Generally, Barnes syndrome is very rare; we found fewer than 10 cases reported in the literature and with a highly variable evolution [1-4]. Typically, children with this syndrome have a small, stiff, bell-shaped chest with costal horizontalization but they do not have hypoplastic lungs, unlike in the Jeune syndrome in which pulmonary hypoplasia is the root cause of death [5-7]. They have an abnormal configuration of laryngeal cartilages with an increase of the chondrocostal junction, small pelvic cavity, hands and feet of normal proportions and normal height. They neither have kidney malformations, which is the second leading cause of death in the Jeune syndrome [4-8] nor neurological deficit (Table 1). The differential diagnosis must be established with all these skeletal dysplasias presenting small thorax and short ribs (Table 2).

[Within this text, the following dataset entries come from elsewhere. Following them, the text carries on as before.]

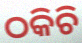
ଠକିଚି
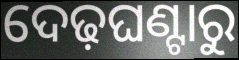
ଦେଢ଼ଘଣ୍ଟାରୁ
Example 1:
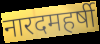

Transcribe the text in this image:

नारदमहर्षी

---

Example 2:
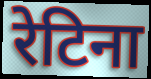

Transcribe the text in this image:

रेटिना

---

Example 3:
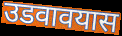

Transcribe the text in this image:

उडवावयास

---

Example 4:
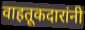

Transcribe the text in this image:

वाहतूकदारांनी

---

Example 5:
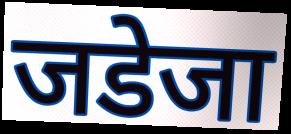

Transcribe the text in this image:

जडेजा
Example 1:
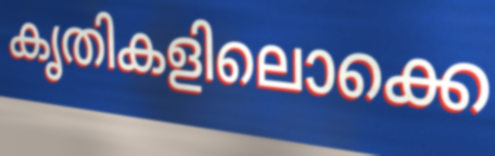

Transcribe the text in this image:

കൃതികളിലൊക്കെ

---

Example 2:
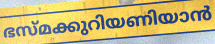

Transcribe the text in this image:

ഭസ്മക്കുറിയണിയാൻ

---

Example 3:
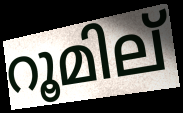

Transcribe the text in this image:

റൂമില്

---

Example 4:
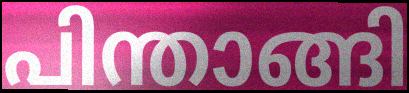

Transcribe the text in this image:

പിന്താങ്ങി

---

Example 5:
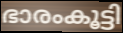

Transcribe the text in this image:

ഭാരംകൂട്ടി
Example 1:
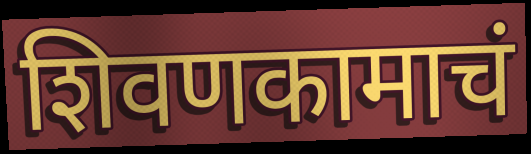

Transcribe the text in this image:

शिवणकामाचं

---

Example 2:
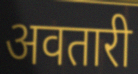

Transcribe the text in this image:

अवतारी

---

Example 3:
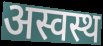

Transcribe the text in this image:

अस्वस्थ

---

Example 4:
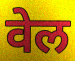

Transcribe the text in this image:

वेल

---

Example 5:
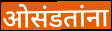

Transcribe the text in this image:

ओसंडतांना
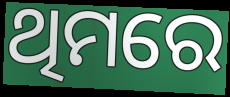
ଥିମରେ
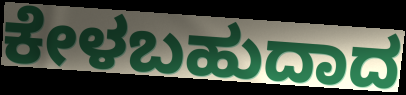
ಕೇಳಬಹುದಾದ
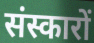
संस्कारों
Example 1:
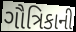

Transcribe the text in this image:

ગૌત્રિકાની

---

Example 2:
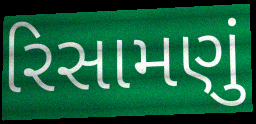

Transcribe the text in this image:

રિસામણું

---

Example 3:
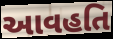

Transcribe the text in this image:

આવહતિ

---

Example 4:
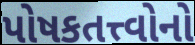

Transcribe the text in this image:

પોષકતત્ત્વોનો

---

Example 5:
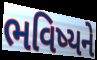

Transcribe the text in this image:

ભવિષ્યને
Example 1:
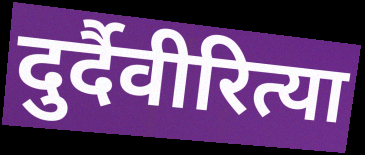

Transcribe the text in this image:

दुर्दैवीरित्या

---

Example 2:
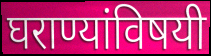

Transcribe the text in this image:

घराण्यांविषयी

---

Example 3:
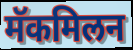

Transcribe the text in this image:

मॅकमिलन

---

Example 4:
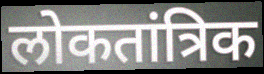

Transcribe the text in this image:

लोकतांत्रिक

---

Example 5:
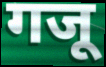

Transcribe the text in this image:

गजू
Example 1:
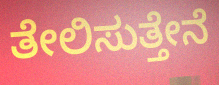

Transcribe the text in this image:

ತೇಲಿಸುತ್ತೇನೆ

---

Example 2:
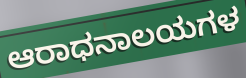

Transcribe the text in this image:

ಆರಾಧನಾಲಯಗಳ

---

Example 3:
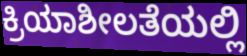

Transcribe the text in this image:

ಕ್ರಿಯಾಶೀಲತೆಯಲ್ಲಿ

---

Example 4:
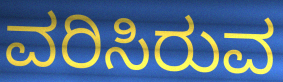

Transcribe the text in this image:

ವರಿಸಿರುವ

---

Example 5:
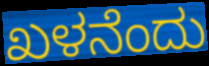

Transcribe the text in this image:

ಖಳನೆಂದು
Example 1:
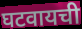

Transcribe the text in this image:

घटवायची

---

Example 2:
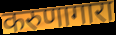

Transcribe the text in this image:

करुणागारा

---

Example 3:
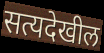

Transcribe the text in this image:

सत्यदेखील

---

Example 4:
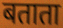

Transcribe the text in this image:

बताता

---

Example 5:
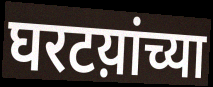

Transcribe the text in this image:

घरटय़ांच्या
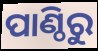
ପାଣ୍ଠିରୁ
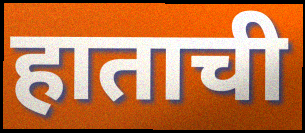
हाताची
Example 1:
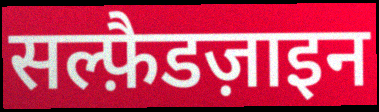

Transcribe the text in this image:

सल्फ़ैडज़ाइन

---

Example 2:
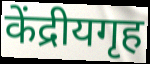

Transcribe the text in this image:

केंद्रीयगृह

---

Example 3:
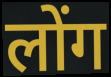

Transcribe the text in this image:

लोंग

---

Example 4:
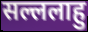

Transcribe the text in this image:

सल्ललाहु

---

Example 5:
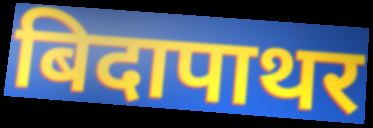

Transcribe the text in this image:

बिदापाथर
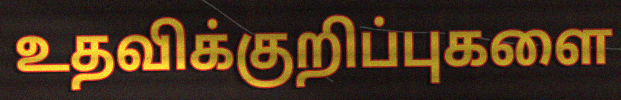
உதவிக்குறிப்புகளை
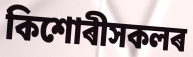
কিশোৰীসকলৰ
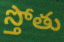
స్తోతు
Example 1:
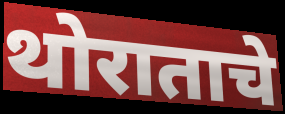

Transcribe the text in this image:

थोराताचे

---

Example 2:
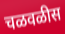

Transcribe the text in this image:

चळवळीस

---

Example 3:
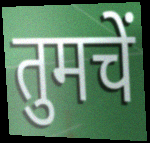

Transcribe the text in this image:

तुमचें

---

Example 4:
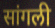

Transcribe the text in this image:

सांगली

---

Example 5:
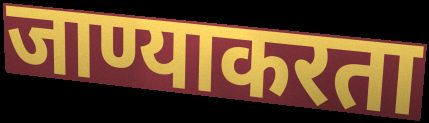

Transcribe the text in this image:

जाण्याकरता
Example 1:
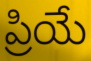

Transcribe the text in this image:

ప్రియే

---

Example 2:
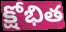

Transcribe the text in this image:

క్షోభిత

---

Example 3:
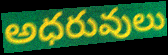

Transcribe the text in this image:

అధరువులు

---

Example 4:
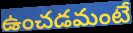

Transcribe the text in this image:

ఉంచడమంటే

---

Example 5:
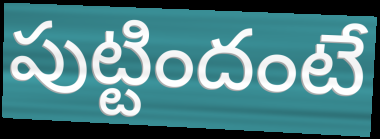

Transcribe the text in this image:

పుట్టిందంటే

Jeune Syndrome Barnes syndrome
Short fingers, polydactyly and nail hypoplasia Normal hands and feet
Dwarfism or short height Normal height
Renal disorders (nephronophthisis, interstitial nephritis) Healthy kidneys
Pulmonary hypoplasia Normal pulmonary parenchyma (Respiratory insufficiency due to a thoracic narrowing)
Hepatic and pancreatic involvement (prolonged neonatal jaundice, cysts, cirrhosis, pancreatic insufficiency) Normal liver and pancreas
Normal upper respiratory tract Laryngeal stenosis
Sometimes, neurological disorders (agenesis of the corpus callosum Dandy-Walker syndrome)
Retinopathy
Normal intelligence in most cases
No neurological disorders
Occasionally, poor intestinal absorption Normal digestive system

Table 1: Differences between Barnes syndrome and Jeune syndrome.

Variables Jeune Syndrome Barnes Syndrome Ellis-Van Creveld Syndrome Saldino- Noonan Syndrome Majewski Syndrome Beemer-Langer Syndrome
Prevalence Frequent Very rare Rare Frequent Very rare Rare
Thoracic Restriction ++ ++ + +++ +++ +++
Polydactyly + - ++ ++ ++ ++
Cardiopathy + + + +++ + ++
Characteristics Renal disease Laryngeal stenosis Ectodermic dysplasia Genitourinary and gastrointestinal disorders Cleft lip and palate Cleft lip and palate, genitourinary
and gastrointestinal disorders

Table 2: Differential diagnosis of the skeletal dysplasias with thoracic hypoplasia.

Conclusion

The prognosis of this disease is difficult to determine because there are few cases described the varied clinical expression that may occur. When respiratory failure is severe, as in our patient's case, and no chest expansion surgery is performed long-term survival is nil. There is only one published case who reached adulthood [1]. Therefore, the early diagnosis and prenatal genetic counseling are paramount. Treatment will vary depending on the degree of respiratory failure [2]. Costal expansion surgery is seen as a possibility to allow the growth and maturation of nonhypoplastic lungs [3,4].

However, severe laryngeal stenosis will likely lead to the need for permanent tracheostomy and these patients will require, if they survive, multiple surgeries at risk of long-term development of pulmonary hypertension. In our case, the family after being informed of the diagnosis and little chance of long term survival without continuous mechanical ventilation, decided not to subject her to any surgical treatment and to remove ventilator support.

Acknowledgments

We thank our dear singular patient and especially their parents, whose commitment and dedication were constant, and all workers who perform outstanding work in our Intensive Care Unit.